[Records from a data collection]
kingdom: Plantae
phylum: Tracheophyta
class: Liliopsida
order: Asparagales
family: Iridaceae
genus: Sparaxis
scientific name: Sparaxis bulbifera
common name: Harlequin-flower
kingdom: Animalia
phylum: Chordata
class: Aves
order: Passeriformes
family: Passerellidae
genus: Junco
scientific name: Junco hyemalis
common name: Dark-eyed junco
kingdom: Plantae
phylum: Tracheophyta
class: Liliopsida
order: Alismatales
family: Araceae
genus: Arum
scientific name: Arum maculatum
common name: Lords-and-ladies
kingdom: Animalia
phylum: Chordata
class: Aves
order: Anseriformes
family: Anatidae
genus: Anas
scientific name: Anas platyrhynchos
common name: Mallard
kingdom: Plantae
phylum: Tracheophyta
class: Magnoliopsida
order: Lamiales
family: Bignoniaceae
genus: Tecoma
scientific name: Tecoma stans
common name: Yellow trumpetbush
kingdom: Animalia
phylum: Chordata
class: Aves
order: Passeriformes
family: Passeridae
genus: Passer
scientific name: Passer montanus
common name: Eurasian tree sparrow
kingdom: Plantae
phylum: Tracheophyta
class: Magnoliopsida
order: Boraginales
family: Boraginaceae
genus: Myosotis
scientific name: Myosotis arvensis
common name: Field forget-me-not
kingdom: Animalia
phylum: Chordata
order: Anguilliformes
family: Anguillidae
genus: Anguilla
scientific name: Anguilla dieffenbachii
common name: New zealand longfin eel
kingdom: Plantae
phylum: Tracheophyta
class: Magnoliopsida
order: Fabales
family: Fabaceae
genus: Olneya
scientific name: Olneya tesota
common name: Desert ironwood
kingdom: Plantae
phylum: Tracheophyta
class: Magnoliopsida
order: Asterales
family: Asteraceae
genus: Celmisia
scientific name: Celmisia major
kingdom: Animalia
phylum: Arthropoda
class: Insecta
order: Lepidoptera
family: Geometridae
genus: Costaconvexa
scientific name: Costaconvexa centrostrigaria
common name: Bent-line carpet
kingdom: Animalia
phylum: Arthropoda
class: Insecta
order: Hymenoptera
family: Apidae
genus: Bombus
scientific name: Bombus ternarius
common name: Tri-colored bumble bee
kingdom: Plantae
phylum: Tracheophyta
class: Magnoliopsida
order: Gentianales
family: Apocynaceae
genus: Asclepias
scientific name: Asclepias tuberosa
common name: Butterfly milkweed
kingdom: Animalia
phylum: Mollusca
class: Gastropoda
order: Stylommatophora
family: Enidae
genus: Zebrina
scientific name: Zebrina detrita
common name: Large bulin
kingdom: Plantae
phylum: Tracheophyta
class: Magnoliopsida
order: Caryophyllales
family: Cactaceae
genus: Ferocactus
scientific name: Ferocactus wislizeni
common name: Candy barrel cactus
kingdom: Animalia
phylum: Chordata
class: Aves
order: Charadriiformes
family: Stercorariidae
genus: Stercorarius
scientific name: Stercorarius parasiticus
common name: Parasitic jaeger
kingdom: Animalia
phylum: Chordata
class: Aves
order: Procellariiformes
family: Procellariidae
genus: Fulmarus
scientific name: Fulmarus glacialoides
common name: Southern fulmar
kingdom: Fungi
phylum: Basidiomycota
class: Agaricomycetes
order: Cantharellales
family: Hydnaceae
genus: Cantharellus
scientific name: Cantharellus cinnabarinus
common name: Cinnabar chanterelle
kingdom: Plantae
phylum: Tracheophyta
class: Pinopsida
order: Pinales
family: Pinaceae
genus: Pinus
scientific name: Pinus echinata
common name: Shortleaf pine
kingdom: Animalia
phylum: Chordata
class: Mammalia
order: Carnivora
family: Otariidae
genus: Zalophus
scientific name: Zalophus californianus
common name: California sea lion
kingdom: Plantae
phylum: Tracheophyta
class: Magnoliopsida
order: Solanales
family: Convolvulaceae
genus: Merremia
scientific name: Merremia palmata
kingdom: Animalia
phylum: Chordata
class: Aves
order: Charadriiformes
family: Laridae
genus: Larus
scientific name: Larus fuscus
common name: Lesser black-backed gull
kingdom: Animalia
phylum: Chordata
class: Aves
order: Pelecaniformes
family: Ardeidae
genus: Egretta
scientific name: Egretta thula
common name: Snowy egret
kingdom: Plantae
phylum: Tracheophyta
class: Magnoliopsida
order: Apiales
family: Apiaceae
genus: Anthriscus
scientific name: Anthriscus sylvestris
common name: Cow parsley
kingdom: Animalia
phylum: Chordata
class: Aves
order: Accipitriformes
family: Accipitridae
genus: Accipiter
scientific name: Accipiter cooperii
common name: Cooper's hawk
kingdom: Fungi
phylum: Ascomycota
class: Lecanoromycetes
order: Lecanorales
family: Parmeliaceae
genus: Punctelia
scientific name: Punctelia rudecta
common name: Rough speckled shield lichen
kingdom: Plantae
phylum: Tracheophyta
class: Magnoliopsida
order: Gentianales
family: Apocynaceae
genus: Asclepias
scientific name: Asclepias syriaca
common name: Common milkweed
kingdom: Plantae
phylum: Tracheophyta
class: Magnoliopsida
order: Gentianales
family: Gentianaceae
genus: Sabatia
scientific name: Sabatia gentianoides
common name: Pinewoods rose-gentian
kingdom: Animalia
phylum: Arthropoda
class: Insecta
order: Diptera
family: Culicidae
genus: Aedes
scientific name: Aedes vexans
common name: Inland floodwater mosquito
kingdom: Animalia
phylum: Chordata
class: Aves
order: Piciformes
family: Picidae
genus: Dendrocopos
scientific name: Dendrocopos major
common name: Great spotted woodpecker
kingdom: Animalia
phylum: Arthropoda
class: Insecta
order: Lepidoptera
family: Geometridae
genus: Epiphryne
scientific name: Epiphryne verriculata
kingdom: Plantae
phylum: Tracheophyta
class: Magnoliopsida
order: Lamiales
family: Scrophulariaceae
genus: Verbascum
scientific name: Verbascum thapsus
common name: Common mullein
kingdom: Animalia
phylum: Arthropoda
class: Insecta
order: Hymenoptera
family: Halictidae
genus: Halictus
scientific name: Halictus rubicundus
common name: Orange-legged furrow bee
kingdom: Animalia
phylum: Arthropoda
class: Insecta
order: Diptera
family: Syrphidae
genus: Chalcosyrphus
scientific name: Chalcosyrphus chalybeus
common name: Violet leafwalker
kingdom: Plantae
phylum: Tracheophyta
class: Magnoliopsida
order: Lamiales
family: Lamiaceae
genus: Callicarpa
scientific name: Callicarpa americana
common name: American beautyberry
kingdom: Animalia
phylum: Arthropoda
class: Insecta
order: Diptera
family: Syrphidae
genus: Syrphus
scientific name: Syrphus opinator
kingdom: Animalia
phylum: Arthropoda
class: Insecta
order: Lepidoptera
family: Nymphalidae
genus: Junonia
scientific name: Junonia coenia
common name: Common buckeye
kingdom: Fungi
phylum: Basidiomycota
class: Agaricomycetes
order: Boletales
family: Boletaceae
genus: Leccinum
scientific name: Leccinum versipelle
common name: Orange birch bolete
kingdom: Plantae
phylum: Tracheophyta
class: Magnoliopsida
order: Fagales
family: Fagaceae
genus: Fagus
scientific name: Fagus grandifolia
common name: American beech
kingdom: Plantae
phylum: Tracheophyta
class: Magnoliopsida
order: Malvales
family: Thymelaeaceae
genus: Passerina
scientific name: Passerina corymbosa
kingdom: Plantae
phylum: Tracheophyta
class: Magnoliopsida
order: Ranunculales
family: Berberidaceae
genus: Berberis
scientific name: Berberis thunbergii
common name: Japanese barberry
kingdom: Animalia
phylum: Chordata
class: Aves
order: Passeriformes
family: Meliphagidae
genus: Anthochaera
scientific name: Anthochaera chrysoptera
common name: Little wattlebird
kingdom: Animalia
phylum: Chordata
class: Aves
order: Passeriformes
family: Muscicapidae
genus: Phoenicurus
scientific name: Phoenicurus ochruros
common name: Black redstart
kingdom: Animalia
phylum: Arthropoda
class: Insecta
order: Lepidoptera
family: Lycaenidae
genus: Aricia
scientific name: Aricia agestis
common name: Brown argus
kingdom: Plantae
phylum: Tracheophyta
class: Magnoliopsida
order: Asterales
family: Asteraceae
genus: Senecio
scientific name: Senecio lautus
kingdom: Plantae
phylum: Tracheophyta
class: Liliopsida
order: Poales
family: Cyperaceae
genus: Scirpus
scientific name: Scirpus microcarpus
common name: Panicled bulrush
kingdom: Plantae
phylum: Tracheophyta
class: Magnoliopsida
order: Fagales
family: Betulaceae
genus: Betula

**DESCRIPTION OF THE TASK:**
Copy the lines from the one containing "common name: Panicled bulrush" through the end of the data, keeping each line exactly as it appears.

**FINISHED TASK:**
common name: Panicled bulrush
kingdom: Plantae
phylum: Tracheophyta
class: Magnoliopsida
order: Fagales
family: Betulaceae
genus: Betula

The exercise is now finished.